***** Vorgegebener Text
»Familie«

MAGAZIN »Leben in der Frauenkirche« > HEFT 3/2024 > INHALT > Meditation zum Gleichnis vom verlorenen Sohn

Das kommt in den besten Familien vor – eine Meditation zum Gleichnis vom verlorenen Sohn

Das kommt in den besten Familien vor: Der Konflikt, den Jesus in diesem Gleichnis (Lukas 15, 11-32) erzählt, hat sich so oder in ähnlicher Form wohl schon hunderttausendfach in der Welt zugetragen.

Da gibt es zwei Brüder, wie sie unterschiedlicher kaum sein können. Der jüngere Sohn will seine Träume leben, will hinaus in die Welt. Die vorgefertigte »Karriere« als Landwirt auf dem väterlichen Hof ist nicht sein Traum.

»Vater, gib!«

Gib mir meinen Anteil am Erbe und lass mich ziehen. Ich will’s wissen, auch wenn die Zukunft ungewiss ist! Der Vater teilt das Erbe unter den Söhnen auf. Er will seinem Jüngsten nicht im Lebens-Weg stehen. Schweren Herzens lässt er ihn gehen. Und der Ältere? – Was bedeutet für ihn die Auszahlung des Erbteils? Ist es nicht bloß totes Kapital? – Jetzt, da der kleine Bruder weg ist und er mit allem allein dasteht? Nicht nur der Vater wurde verlassen; auch der daheimgebliebene Bruder... Der Jüngere jedenfalls zahlt sein Lehrgeld in der Fremde. Berauschende Feste mit falschen Freunden – bald ist das Erbe verprasst. Der Aussteiger landet bei den Schweinen. Ganz unten angelangt, gelingt ihm das, was jedem von uns so schwer fällt: Er besiegt den Stolz. Und geht den schweren Weg nach Hause.
**********
Aufgabe A:
Nennen Sie sämtliche Sätze der Meditation, die mit einem Fragezeichen enden.
***** Informationen
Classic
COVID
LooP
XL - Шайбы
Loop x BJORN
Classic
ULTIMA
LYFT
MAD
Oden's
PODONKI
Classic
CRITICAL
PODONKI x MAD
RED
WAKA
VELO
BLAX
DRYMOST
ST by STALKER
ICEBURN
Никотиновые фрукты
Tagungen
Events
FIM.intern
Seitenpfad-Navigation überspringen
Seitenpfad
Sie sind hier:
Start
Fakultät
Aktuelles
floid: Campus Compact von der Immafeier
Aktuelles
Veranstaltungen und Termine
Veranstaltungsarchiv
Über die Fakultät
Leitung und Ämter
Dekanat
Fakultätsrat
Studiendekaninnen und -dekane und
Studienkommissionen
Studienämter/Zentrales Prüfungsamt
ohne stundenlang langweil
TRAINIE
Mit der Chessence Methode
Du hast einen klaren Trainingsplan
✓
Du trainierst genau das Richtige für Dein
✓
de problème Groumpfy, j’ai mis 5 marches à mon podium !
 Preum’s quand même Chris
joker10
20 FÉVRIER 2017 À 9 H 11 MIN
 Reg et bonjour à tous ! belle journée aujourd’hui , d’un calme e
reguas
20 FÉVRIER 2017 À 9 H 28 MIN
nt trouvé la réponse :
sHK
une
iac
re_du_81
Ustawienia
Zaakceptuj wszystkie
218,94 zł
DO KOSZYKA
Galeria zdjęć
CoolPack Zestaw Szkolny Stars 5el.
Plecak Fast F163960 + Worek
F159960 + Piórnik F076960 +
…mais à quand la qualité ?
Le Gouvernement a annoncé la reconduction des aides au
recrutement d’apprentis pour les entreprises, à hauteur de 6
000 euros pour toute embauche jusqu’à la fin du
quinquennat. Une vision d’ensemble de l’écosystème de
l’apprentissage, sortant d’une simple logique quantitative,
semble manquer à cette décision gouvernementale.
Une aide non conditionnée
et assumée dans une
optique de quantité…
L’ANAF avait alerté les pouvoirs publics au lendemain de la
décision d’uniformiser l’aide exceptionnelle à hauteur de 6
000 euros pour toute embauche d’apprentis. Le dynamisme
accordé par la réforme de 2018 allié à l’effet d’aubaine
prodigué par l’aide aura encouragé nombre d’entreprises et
**********
Aufgabe B:
Schreiben Sie die Einträge zeichengenau ab, und zwar vom ersten Eintrag an bis einschließlich der Zeile, die „Mit der Chessence Methode“ enthält.

Erwartete Ausgabe A:
- Und der Ältere?
- Was bedeutet für ihn die Auszahlung des Erbteils?
- Ist es nicht bloß totes Kapital?
- Jetzt, da der kleine Bruder weg ist und er mit allem allein dasteht?

Erwartete Ausgabe B:
Classic
COVID
LooP
XL - Шайбы
Loop x BJORN
Classic
ULTIMA
LYFT
MAD
Oden's
PODONKI
Classic
CRITICAL
PODONKI x MAD
RED
WAKA
VELO
BLAX
DRYMOST
ST by STALKER
ICEBURN
Никотиновые фрукты
Tagungen
Events
FIM.intern
Seitenpfad-Navigation überspringen
Seitenpfad
Sie sind hier:
Start
Fakultät
Aktuelles
floid: Campus Compact von der Immafeier
Aktuelles
Veranstaltungen und Termine
Veranstaltungsarchiv
Über die Fakultät
Leitung und Ämter
Dekanat
Fakultätsrat
Studiendekaninnen und -dekane und
Studienkommissionen
Studienämter/Zentrales Prüfungsamt
ohne stundenlang langweil
TRAINIE
Mit der Chessence Methode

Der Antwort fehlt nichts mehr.